A British study, published in the journal Experimental Physiology, suggests that a low level of stress could boost the activity of so-called "brown fat," which is capable of burning the "white fat" associated with excess weight, obesity and sedentary lifestyles.
Five studies published in 2009 showed that, as well as having the white adipose tissue -- or white fat -- that stores lipids and excess calories, human adults also have brown adipose tissue -- or brown fat -- which generates body heat by "burning" calories. Brown fat was more commonly associated with hibernating mammals which, at the end of the winter, start to burn fatty acids that in part come from white adipose tissue. Babies also have reserves of brown fat to protect them from hypothermia.
British researchers have now discovered that stress could activate adult brown fat reserves, principally by increasing levels of the stress hormone cortisol.

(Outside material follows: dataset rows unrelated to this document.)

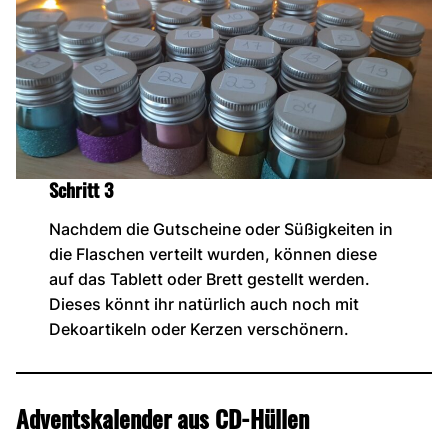
Schritt 3
Nachdem die Gutscheine oder Süßigkeiten in
die Flaschen verteilt wurden, können diese
auf das Tablett oder Brett gestellt werden.
Dieses könnt ihr natürlich auch noch mit
Dekoartikeln oder Kerzen verschönern.
Adventskalender aus CD-Hüllen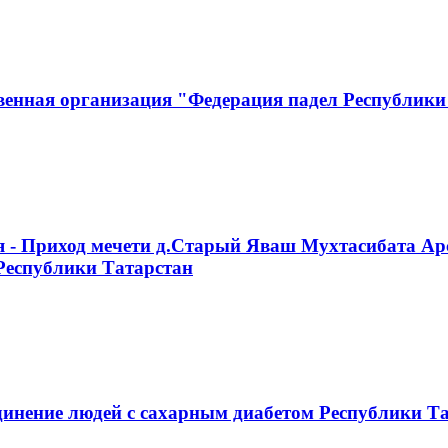
венная организация "Федерация падел Республики
я - Приход мечети д.Старый Яваш Мухтасибата Ар
Республики Татарстан
инение людей с сахарным диабетом Республики Т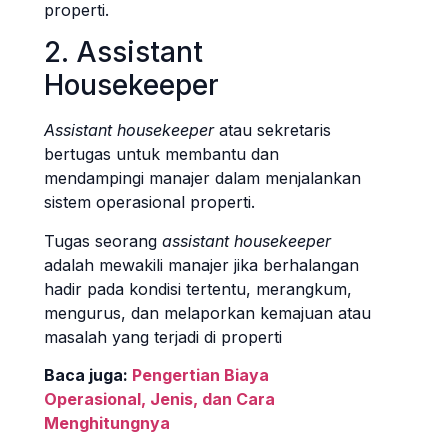
properti.
2. Assistant
Housekeeper
Assistant housekeeper
atau sekretaris
bertugas untuk membantu dan
mendampingi manajer dalam menjalankan
sistem operasional properti.
Tugas seorang
assistant housekeeper
adalah mewakili manajer jika berhalangan
hadir pada kondisi tertentu, merangkum,
mengurus, dan melaporkan kemajuan atau
masalah yang terjadi di properti
Baca juga:
Pengertian Biaya
Operasional, Jenis, dan Cara
Menghitungnya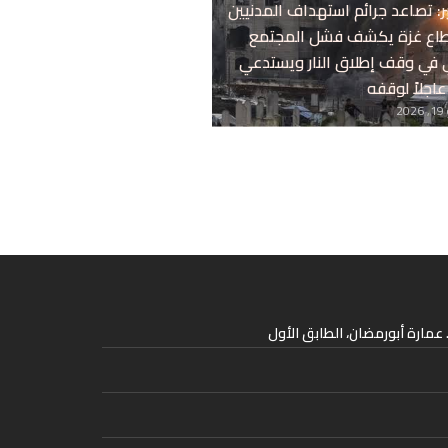
: تصاعد جرائم استهداف المدنيين
اع غزة يكشف فشل المجتمع
ي في وقف إطلاق النار ويستدعي
 عاجلاً لوقفه
20
عمارة أبورمضان، الطابق الأول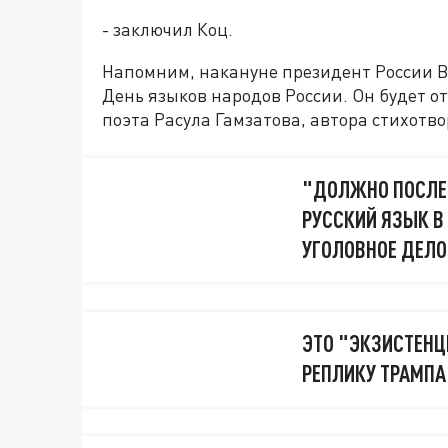
- заключил Коц.
Напомним, накануне президент России 
День языков народов России. Он будет о
поэта Расула Гамзатова, автора стихотво
"ДОЛЖНО ПОСЛЕ
РУССКИЙ ЯЗЫК В
УГОЛОВНОЕ ДЕЛО
ЭТО "ЭКЗИСТЕНЦ
РЕПЛИКУ ТРАМПА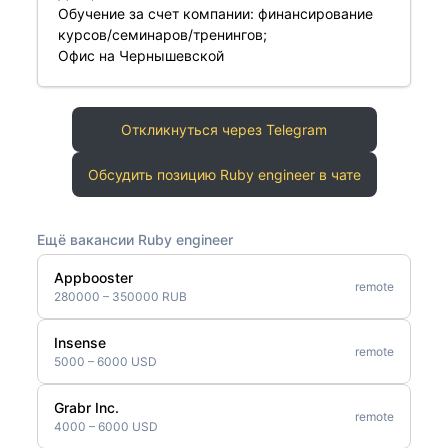
Обучение за счет компании: финансирование
курсов/семинаров/тренингов;
Офис на Чернышевской
Откликнуться через Telegram
Обсудить позицию Ruby engineer в чате
Ещё вакансии Ruby engineer
Appbooster
remote
280000 – 350000 RUB
Insense
remote
5000 – 6000 USD
Grabr Inc.
remote
4000 – 6000 USD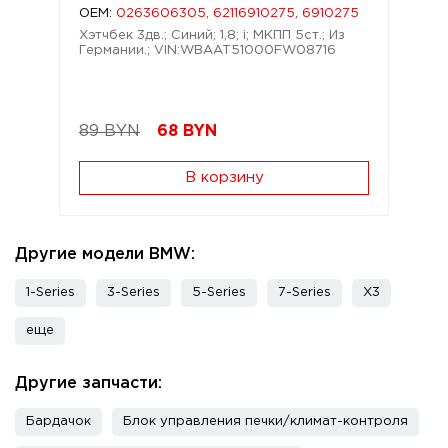
OEM:
0263606305, 62116910275, 6910275
Хэтчбек 3дв.; Синий; 1,8; i; МКПП 5ст.; Из
Германии.; VIN:WBAAT51000FW08716
89 BYN
68
BYN
В корзину
Другие модели BMW:
1-Series
3-Series
5-Series
7-Series
X3
еще
Другие запчасти:
Бардачок
Блок управления печки/климат-контроля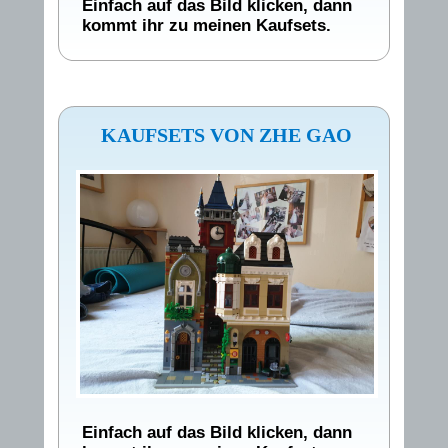
Einfach auf das Bild klicken, dann
kommt ihr zu meinen Kaufsets.
KAUFSETS VON ZHE GAO
Einfach auf das Bild klicken, dann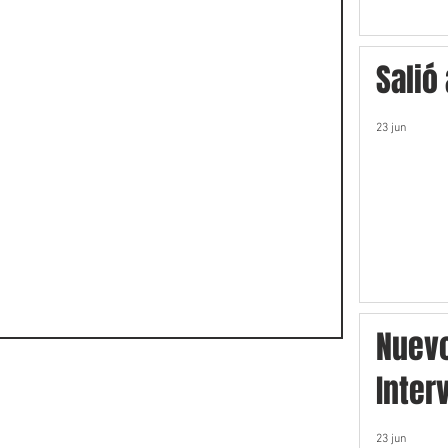
Salió
23 jun
Nuev
Inter
23 jun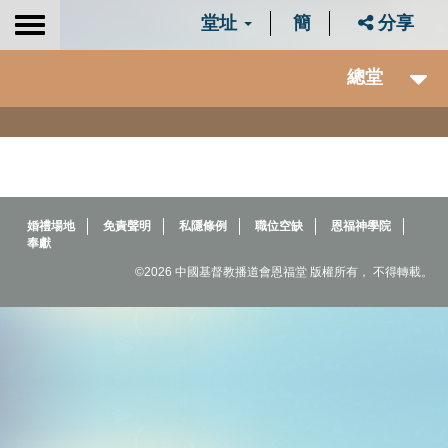
堂址
簡
分享
Toggle
navigation
總堂
婚禮場地
免責聲明
私隱條例
職位空缺
恩福神學院
奉獻
©2026 中國基督教播道會恩福堂 版權所有， 不得轉載。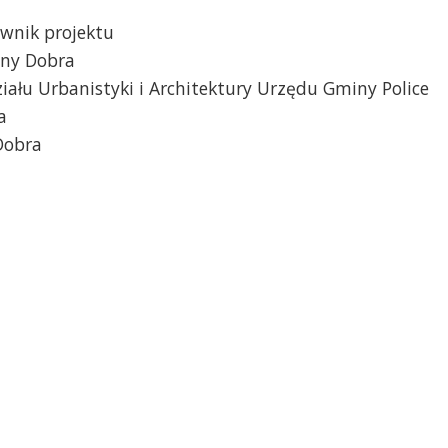
ownik projektu
iny Dobra
iału Urbanistyki i Architektury Urzędu Gminy Police
a
Dobra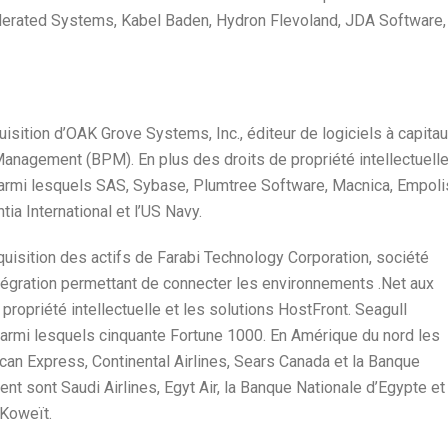
Federated Systems, Kabel Baden, Hydron Flevoland, JDA Software,
quisition d’OAK Grove Systems, Inc., éditeur de logiciels à capita
anagement (BPM). En plus des droits de propriété intellectuelle
armi lesquels SAS, Sybase, Plumtree Software, Macnica, Empoli
 International et l’US Navy.
quisition des actifs de Farabi Technology Corporation, société
ntégration permettant de connecter les environnements .Net aux
 propriété intellectuelle et les solutions HostFront. Seagull
parmi lesquels cinquante Fortune 1000. En Amérique du nord les
can Express, Continental Airlines, Sears Canada et la Banque
nt sont Saudi Airlines, Egyt Air, la Banque Nationale d’Egypte et
 Koweït.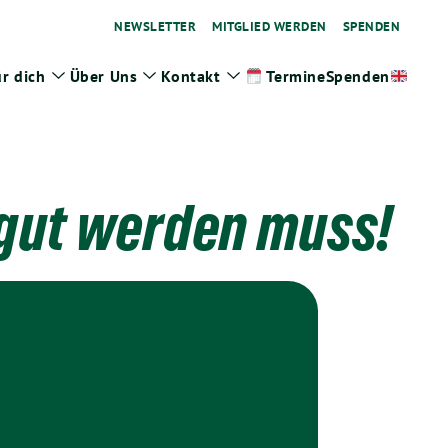
NEWSLETTER
MITGLIED WERDEN
SPENDEN
r dich
Über Uns
Kontakt
Spenden
Termine
ge
Zeige
Zeige
Zeige
termenü
Untermenü
Untermenü
Untermenü
 gut werden muss!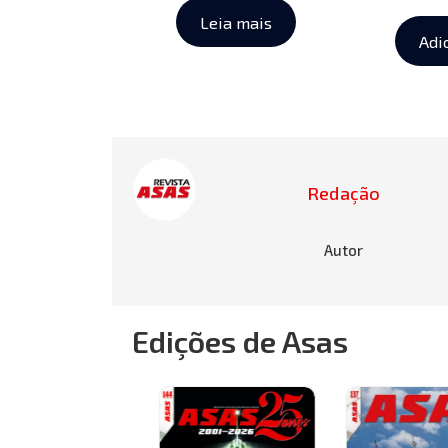
Leia mais
Adi
Redação
Autor
Edições de Asas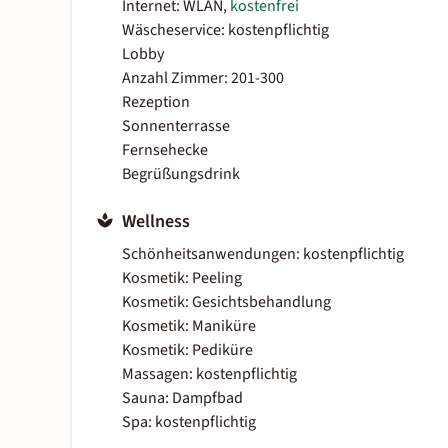
Internet: WLAN,
kostenfrei
Wäscheservice: kostenpflichtig
Lobby
Anzahl Zimmer: 201-300
Rezeption
Sonnenterrasse
Fernsehecke
Begrüßungsdrink
Wellness
Schönheitsanwendungen: kostenpflichtig
Kosmetik: Peeling
Kosmetik: Gesichtsbehandlung
Kosmetik: Maniküre
Kosmetik: Pediküre
Massagen: kostenpflichtig
Sauna: Dampfbad
Spa: kostenpflichtig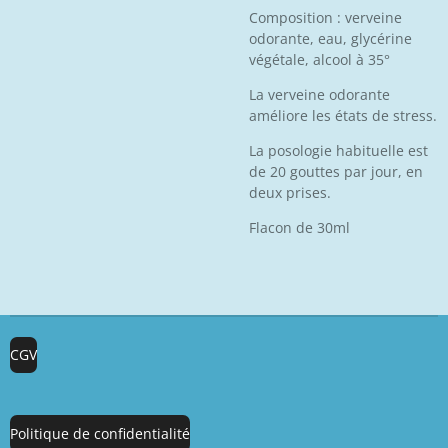
Composition : verveine
odorante, eau, glycérine
végétale, alcool à 35°
La verveine odorante
améliore les états de stress.
La posologie habituelle est
de 20 gouttes par jour, en
deux prises.
Flacon de 30ml
CGV
Politique de confidentialité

The team, led by Professor Michael E. Symonds from the UK's University of Nottingham, asked five slim, healthy young women to participate in two monitored sessions. For the first, they were given a series of mathematical problems in the aim of creating a low level of stress. For the second, they were asked to watch relaxation videos.
The scientists evaluated their stress levels by measuring the level of cortisol in participants' saliva. Brown fat activity was measured via infrared thermography, detecting temperature changes in skin in the neck (above the collar bone), where brown fat levels are highest in the human body.
The results showed that the anticipation of the maths test increased cortisol levels and that the temperature increased in the area of brown fat being monitored. In other words, the low or moderate level of stress induced stimulated this region of brown fat to produce heat by burning calories.
"Most adults only have between 50-100g of brown fat but because its capacity to generate heat is 300 times greater (per unit mass) than any other tissue, brown fat has the potential to rapidly metabolize glucose and lipids," explains Professor Symonds.
There also appears to be an inverse relationship between a person's brown fat reserves and their BMI (Body Mass Index), as people with lower BMIs tend to have more brown fat.
The study could open up new research directions for obesity treatment, where triggering low levels of stress could be investigated as a possible means of therapy, along with physical activity and a healthy diet, which can also affect brown fat activity. These positive results contrast with the effects of chronic or severe stress, which can reduce metabolism and can lead to other conditions.